Lots of shops, cafés and restaurants. Bustling night and day, however at night you can find street performers an buskers adding to the atmosphere. Definitely worth a visit especially in the evening!
A neat way to do some window shopping and some real shopping (don’t miss some of the markets that run off on a side street) and see everyone and their mother out and about. Many of the buildings have a european flair. don’t miss st. anthony’s. also, the dervis museum is on this street. lots of western stores but still a lot to look at and enjoy.
This is basicaly a large pedestrian shopping street where you can get almost everything you can think of. There are a lot of small streets next to it which house literally dozens of restaurants so there are ample opportunities to get some good food as well.
A nice way to do it is to walk up and then take the tram down, a short trip but very enjoyable.

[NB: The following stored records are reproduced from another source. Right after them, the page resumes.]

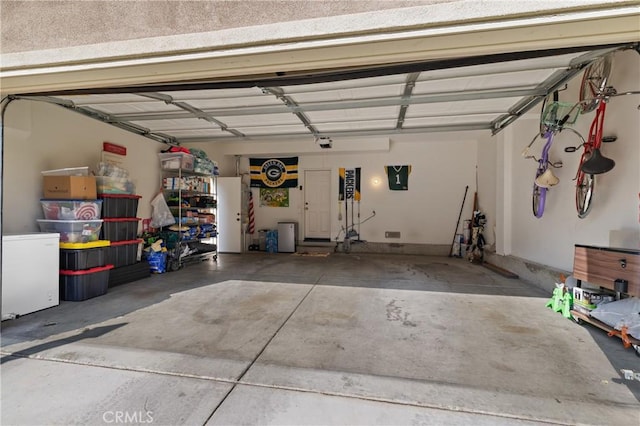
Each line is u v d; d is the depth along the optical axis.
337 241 8.18
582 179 3.26
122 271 4.31
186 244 5.93
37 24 1.63
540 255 4.31
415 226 7.80
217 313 3.12
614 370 2.02
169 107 3.90
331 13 1.27
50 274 3.24
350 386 1.83
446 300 3.61
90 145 4.26
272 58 1.39
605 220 3.00
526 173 4.78
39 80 1.70
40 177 3.58
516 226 5.13
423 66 1.81
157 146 5.60
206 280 4.62
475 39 1.19
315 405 1.65
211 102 3.71
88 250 3.61
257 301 3.54
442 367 2.06
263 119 4.46
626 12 1.04
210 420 1.52
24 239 2.99
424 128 4.93
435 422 1.52
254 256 7.23
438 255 7.51
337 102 3.70
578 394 1.76
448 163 7.63
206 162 6.39
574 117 3.21
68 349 2.29
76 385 1.81
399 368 2.05
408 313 3.15
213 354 2.22
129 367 2.03
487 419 1.55
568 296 3.02
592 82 2.96
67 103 3.64
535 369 2.04
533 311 3.22
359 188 8.08
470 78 2.99
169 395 1.72
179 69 1.51
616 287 2.33
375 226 8.00
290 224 7.92
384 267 5.80
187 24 1.43
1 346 2.33
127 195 4.32
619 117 2.81
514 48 1.17
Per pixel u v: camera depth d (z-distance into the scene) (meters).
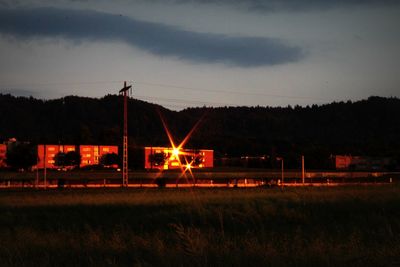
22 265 13.94
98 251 16.31
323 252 14.20
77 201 43.28
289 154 163.38
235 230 23.38
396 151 174.50
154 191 59.53
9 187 69.88
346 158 155.62
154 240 17.38
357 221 24.98
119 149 171.00
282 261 13.65
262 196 45.31
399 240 16.44
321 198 40.62
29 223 27.88
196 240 16.00
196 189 64.81
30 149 150.38
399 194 43.50
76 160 152.12
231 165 172.75
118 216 31.67
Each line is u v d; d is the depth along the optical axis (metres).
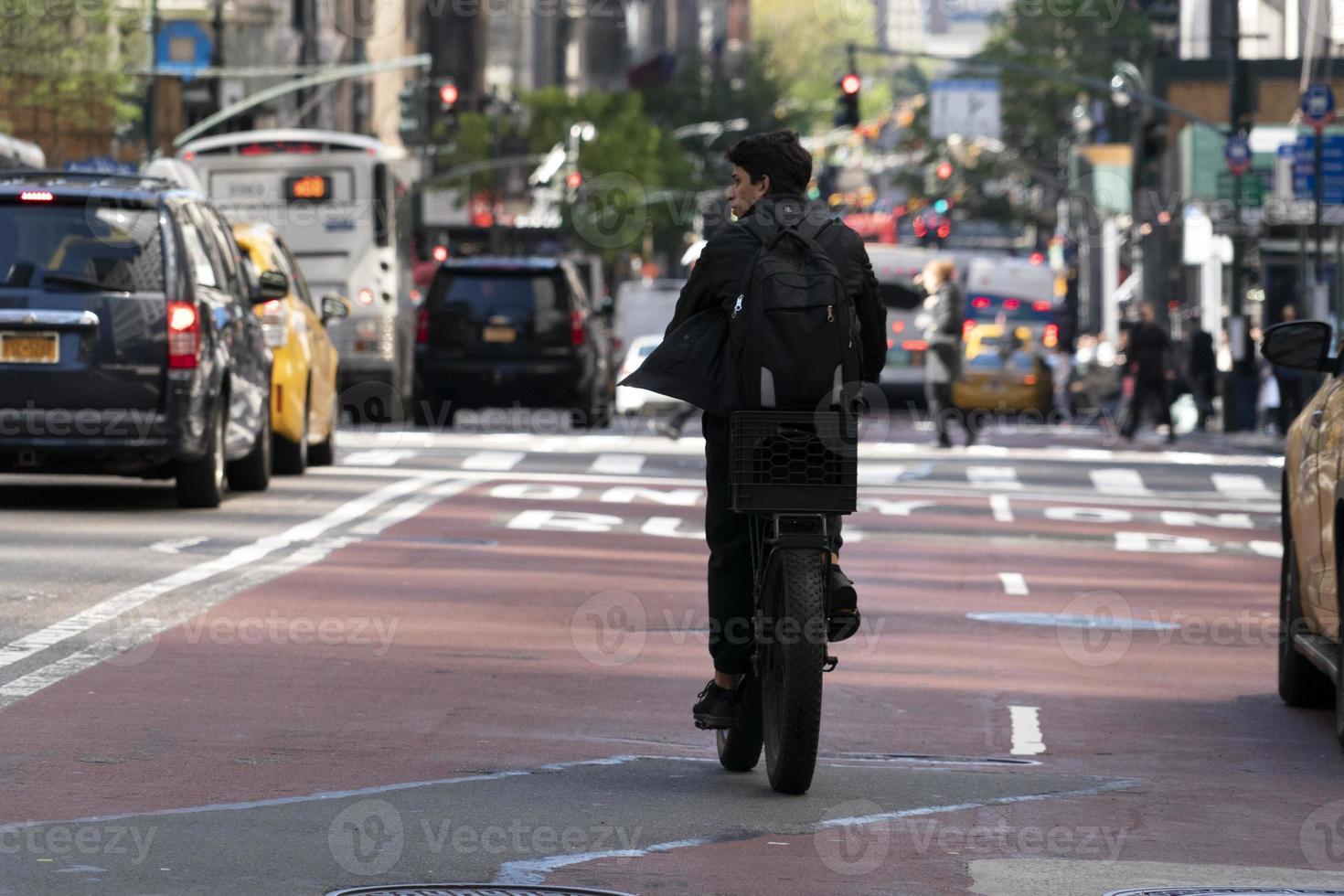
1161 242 174.75
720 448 19.80
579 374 89.38
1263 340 25.61
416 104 135.88
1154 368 97.06
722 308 19.75
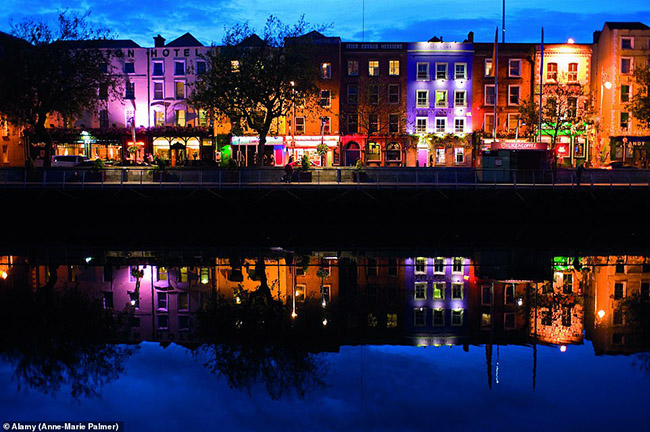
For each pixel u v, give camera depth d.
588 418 9.10
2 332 13.88
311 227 35.00
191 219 36.50
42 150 58.09
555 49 60.59
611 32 58.12
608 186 35.41
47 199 35.75
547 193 35.62
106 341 13.27
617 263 23.00
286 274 20.64
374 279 19.91
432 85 61.41
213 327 14.26
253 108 47.34
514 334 13.83
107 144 59.38
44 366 11.60
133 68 60.69
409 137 60.53
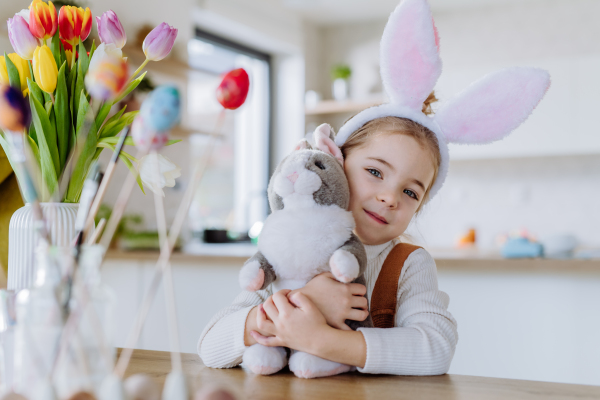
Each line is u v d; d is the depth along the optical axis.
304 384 0.62
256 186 4.12
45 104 0.76
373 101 3.87
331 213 0.69
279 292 0.69
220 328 0.73
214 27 3.49
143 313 0.46
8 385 0.53
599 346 1.58
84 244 0.54
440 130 0.87
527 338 1.66
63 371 0.47
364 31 4.25
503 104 0.87
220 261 1.95
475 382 0.64
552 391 0.59
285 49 4.02
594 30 3.57
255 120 4.14
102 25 0.66
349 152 0.84
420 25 0.83
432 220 3.96
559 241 1.81
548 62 3.54
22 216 0.71
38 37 0.68
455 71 3.74
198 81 3.56
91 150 0.74
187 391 0.43
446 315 0.77
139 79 0.75
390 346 0.67
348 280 0.66
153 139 0.44
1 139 0.72
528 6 3.73
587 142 3.42
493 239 3.83
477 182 3.90
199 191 3.54
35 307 0.48
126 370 0.67
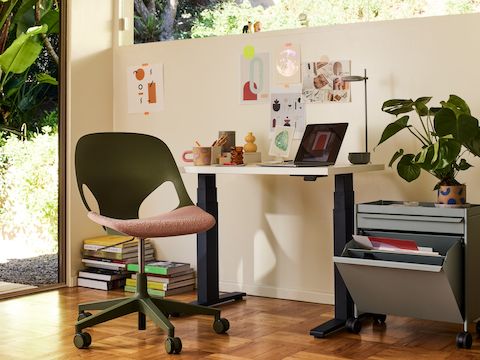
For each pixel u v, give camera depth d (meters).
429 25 5.38
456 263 4.79
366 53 5.55
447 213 4.88
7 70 5.91
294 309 5.56
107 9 6.45
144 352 4.75
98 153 5.27
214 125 6.07
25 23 6.04
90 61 6.34
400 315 4.98
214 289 5.65
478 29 5.26
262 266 5.91
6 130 5.93
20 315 5.43
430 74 5.39
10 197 5.95
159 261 6.29
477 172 5.27
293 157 5.78
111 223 4.81
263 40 5.87
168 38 6.43
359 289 5.00
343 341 4.91
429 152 4.91
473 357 4.66
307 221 5.75
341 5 5.87
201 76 6.11
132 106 6.41
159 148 5.43
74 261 6.25
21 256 6.02
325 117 5.69
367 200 5.58
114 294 5.98
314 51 5.71
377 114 5.53
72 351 4.77
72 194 6.24
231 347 4.82
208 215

I would recommend taking a stroll down istiklal street around evening time as it would be nice and cool around that time. Make sure you wear comfortable shoes and carry some water, and start your walk from taksim all the way down to galata tower. Another option would be to start your walk in the late afternoon and end up at galata tower around sunset to enjoy the view from the top of the tower as the comes down on this beautiful city. ( shops in this area cost a little more so i wouldnt recommend doing all your shopping here… maybe just a few items).
Very nice pedestrian street. Full of shops and restaurants of all kinds. Always crowded but enjoyable.
Istiklal Street tells a lot about Istanbul’s history and diversity. There are tons of great cafes and galleries on this street. Just take the subway to Taksim and walk down the avenue until you reach Galata.
This street is a must see. Start at the Taksim (square) and make your way down. However early risers beware: shops don’t open until 10am!
The street is full of small eateries and great shops. If you enjoy walking you can walk all the way down to Sultanahmet which will take a couple of hours depending on your speed.
The street is pram friendly but not if you want to walk down to sultanahmet. We managed with our pram but there were a lot of steps.
As a tourist you cant help but feel overwhelmed by everything that is going on. Still its interesting to walk up and down and seethe stores and restaurants..and there are aome great places to eat, especially if you go off the strip a little ways.
This street is always busy during day and night. During the day you can enjoy the walk and shopping in the hundreds of shops selling Turkish delights and many restaurants and cafes. Semeet, corn, and chestnut are everywhere selling in small cars. There are many small streets along Istiklal full of restaurants and shops.
It is excellent for shopping, very cheap prices, nice restaurants, but a bit dirty. There are a lot of local shops and street musicians all along the street.